Les tunisiens qui ne se l’étaient pas procurés clandestinement pourront ainsi se délecter à la lecture de la Régente de Carthage, main basse sur la Tunisie (édition la découverte, 2009), l’ouvrage de Nicolas Beau et Catherine Graciet qui dénonce l’implication déterminante de Leila Trabelsi dans le régime de son mari. Les égyptiens quant à eux, qui n’ont pas affaire à une censure aussi répressive que celle qui sévissait en Tunisie auront tout de même le loisir de découvrir le carton rouge pour Moubarak (édition de la maison de la culture nouvelle, 2009) qui reprend divers articles critiques envers le régime de Moubarak écrits par le journaliste Abdel Halim Kandil.

Beaucoup reste à faire

Mais en Egypte, la censure est une véritable hydre de Lerne. Il serait fou de croire qu’elle a été complètement éradiquée. Son spectre plane encore sur le pays.

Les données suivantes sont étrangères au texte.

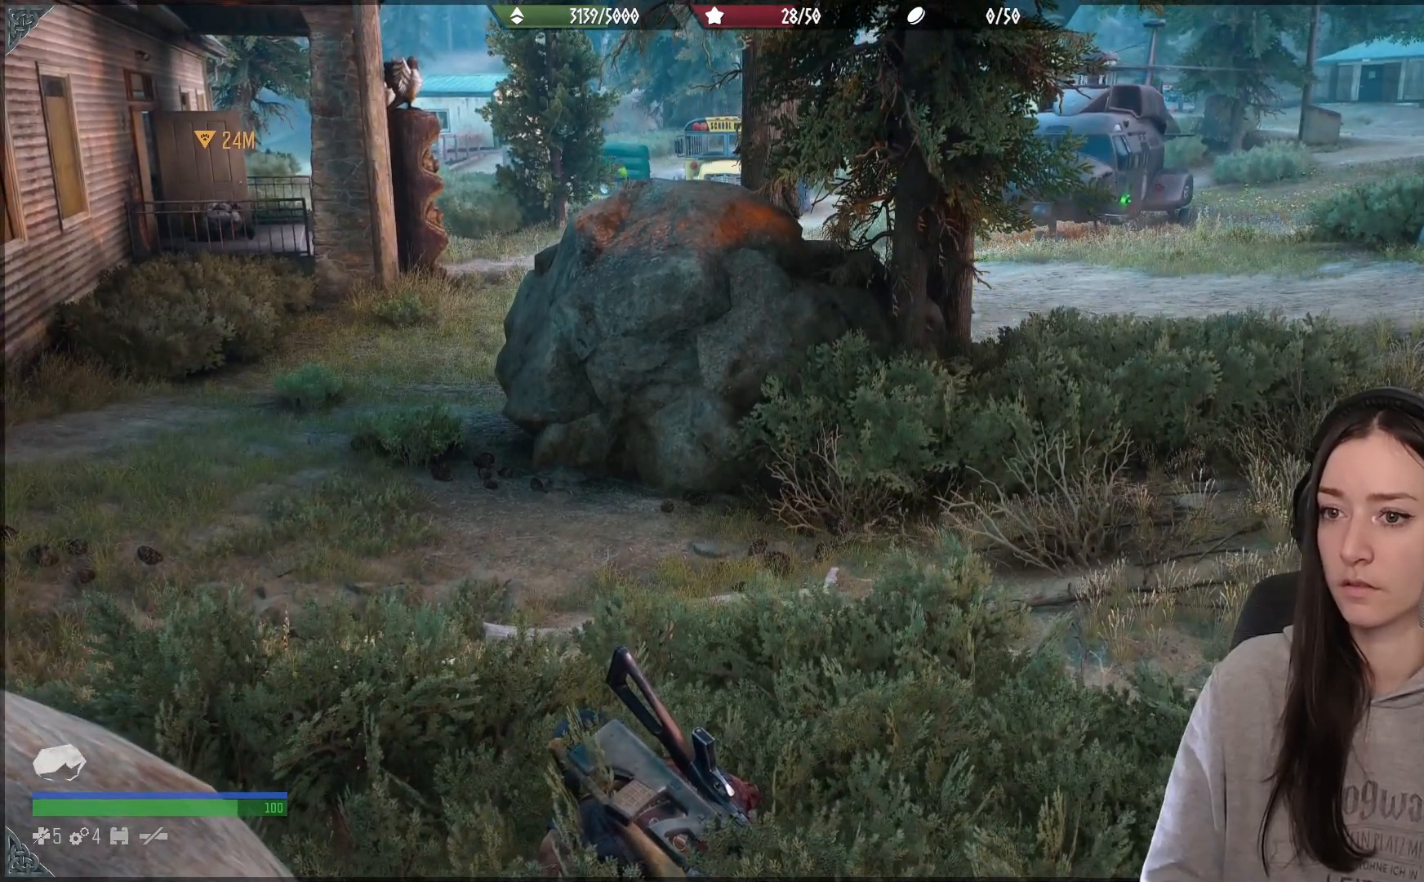
{"dt_ms": 1000, "buttons": ["R2"], "left_stick": "center", "right_stick": "down"}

C’est ainsi que malgré les appels répétés de plusieurs artistes à le supprimer, l’organe chargé de censurer la production artistique égyptienne sera conservé. C’est ce qu’a indiqué le nouveau ministre de la culture Mohameb Abdel Meneim el Sawy, dont la nomination a été décriée par un des plus grands auteurs égyptiens, Gamal al Ghitani. Le nouveau ministre, propriétaire d’un célèbre centre culturel situé dans un quartier huppé du Caire a indiqué que la censure étatique était nécessaire, notamment pour combattre la pornographie au cinéma.

Mais pire encore que la censure étatique, demeure la censure exercée par la société. Une société qui sous les coups des différents dictateurs qui se sont succédés à la tête de l’Egypte, est devenue plus conservatrice.

C’est ainsi qu’en Mai 2010, plusieurs avocats avaient saisit la justice pour essayer d’empêcher la réédition [des] milles et une nuit (autorité générale pour la culture, 2009). Ils considéraient en effet ce chef d’œuvre de la littérature arabe classique comme "obscène". Tout comme Youssef Zeidane avait été attaqué en justice pour son roman Azazil (Dar al Shourouk, 2008). Selon ses détracteurs, le roman dont l’action se situe aux premières heures du christianisme en Egypte serait une insulte à la religion chrétienne.

La révolution égyptienne viendra-t-elle à bout des dernières lignes rouges imposées par la censure? "Je ne suis pas d’accord avec ce que vous dites mais je me battrais pour que vous ayez le droit de le dire", écrivait Voltaire. Plus que jamais, cette citation est d’actualité en Egypte.